Several companies offer cloud computing services (e.g., Amazon Web Services and Google Cloud Platform). Web hosting companies have offered simpler services since the mid-1990's, but the "cloud" services have greatly expanded the flexibility of the systems and the range of services offered. Since the ERDDAP grid just consists of ERDDAPs and since ERDDAPs are Java web applications that can run in Tomcat (the most common application server) or other application servers, it should be relatively easy to set up an ERDDAP grid on a cloud service or web hosting site. The advantages of these services are:

• They offer access to very high bandwidth Internet connections. This alone may justify using these services.
• They only charge for the services you use. For example, you get access to a very high bandwidth Internet connection, but you only pay for actual data transferred. That lets you build a system that rarely gets overwhelmed (even at peak demand), without having to pay for capacity that is rarely used.
• They are easily extensible. You can change server types or add as many servers or as much storage as you want, in less than a minute. This alone may justify using these services.
• They free you from many of the administrative duties of running the servers and networks. This alone may justify using these services.

The disadvantages of these services are:

• They charge for their services, sometimes a lot (in absolute terms; not that it isn't a good value). The prices listed here are for Amazon EC2. These prices (as of June 2015) will come down.
  In the past, prices were higher, but data files and the number of requests were smaller.

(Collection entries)
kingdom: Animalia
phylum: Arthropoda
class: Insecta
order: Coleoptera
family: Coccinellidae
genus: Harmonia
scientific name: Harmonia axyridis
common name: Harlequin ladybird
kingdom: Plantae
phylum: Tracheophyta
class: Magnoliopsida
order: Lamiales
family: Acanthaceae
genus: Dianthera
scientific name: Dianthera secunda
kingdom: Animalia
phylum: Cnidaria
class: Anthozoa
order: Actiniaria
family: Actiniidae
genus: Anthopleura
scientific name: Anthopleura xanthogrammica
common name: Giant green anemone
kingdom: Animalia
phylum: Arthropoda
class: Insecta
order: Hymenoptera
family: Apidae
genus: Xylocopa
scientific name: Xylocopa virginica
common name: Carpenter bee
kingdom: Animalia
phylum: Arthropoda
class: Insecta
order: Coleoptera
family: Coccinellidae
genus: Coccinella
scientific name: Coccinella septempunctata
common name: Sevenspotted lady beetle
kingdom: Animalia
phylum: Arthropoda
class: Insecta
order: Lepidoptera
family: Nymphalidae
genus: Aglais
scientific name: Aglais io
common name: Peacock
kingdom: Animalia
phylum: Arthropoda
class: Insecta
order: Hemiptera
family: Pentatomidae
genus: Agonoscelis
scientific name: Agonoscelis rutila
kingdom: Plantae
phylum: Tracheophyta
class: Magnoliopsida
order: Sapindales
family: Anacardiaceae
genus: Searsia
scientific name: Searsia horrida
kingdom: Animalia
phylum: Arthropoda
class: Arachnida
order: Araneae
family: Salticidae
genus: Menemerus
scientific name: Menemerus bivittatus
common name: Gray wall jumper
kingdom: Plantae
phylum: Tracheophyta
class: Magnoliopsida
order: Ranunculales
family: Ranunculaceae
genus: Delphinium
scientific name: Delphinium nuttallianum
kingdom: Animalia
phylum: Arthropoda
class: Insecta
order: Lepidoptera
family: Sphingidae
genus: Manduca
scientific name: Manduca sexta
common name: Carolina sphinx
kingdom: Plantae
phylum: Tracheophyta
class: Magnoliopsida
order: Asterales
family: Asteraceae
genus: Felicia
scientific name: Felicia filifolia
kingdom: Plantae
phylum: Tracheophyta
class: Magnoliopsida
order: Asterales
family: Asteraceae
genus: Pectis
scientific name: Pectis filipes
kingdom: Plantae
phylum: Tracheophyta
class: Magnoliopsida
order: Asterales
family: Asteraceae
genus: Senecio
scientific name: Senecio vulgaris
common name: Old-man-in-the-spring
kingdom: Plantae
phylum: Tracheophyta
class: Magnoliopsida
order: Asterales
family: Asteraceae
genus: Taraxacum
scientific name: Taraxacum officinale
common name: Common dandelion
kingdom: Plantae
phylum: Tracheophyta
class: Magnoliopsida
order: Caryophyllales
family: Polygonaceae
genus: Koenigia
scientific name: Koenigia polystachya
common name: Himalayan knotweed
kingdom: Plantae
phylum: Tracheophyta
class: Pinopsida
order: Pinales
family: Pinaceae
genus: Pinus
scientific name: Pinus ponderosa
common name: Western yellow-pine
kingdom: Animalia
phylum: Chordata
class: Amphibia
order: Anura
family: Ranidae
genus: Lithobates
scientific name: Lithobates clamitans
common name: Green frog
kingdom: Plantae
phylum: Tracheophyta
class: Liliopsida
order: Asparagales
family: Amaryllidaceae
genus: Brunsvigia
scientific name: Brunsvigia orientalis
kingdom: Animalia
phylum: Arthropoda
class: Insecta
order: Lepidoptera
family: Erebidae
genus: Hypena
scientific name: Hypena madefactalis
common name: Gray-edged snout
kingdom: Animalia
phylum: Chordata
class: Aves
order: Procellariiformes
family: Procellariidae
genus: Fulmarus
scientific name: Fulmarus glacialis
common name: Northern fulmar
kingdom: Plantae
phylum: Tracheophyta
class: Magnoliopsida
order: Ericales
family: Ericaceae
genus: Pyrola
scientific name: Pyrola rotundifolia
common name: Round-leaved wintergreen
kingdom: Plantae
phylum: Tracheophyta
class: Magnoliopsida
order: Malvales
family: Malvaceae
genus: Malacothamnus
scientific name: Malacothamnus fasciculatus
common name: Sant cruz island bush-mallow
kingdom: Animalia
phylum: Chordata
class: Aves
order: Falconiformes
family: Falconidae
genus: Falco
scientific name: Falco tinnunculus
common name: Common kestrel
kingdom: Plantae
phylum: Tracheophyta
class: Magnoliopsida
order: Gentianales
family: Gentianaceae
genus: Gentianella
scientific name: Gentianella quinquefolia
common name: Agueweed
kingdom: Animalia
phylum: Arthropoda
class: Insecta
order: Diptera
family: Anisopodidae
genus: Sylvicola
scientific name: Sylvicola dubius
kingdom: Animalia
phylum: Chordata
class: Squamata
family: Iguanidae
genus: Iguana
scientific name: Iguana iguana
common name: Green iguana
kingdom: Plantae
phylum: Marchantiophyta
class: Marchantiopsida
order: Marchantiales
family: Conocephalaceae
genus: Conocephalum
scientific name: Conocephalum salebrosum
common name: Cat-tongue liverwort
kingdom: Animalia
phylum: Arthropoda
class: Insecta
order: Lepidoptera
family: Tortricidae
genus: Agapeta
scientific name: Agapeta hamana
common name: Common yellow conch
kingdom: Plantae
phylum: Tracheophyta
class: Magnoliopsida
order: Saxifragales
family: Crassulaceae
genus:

▶ YOUR OBJECTIVE
For each statement, decide whether the passage on ERDDAP grids and cloud services agrees with it. Answer yes or no, and quote the words from the passage that decide it. (a) Web hosting companies have offered simpler services since the mid-1990's. (b) These services charge for capacity even when it goes unused. (c) The prices listed are for Google Cloud Platform.

▶ THE RESULT
(a) Yes: "Web hosting companies have offered simpler services since the mid-1990's"
(b) No: "They only charge for the services you use."
(c) No: "The prices listed here are for Amazon EC2."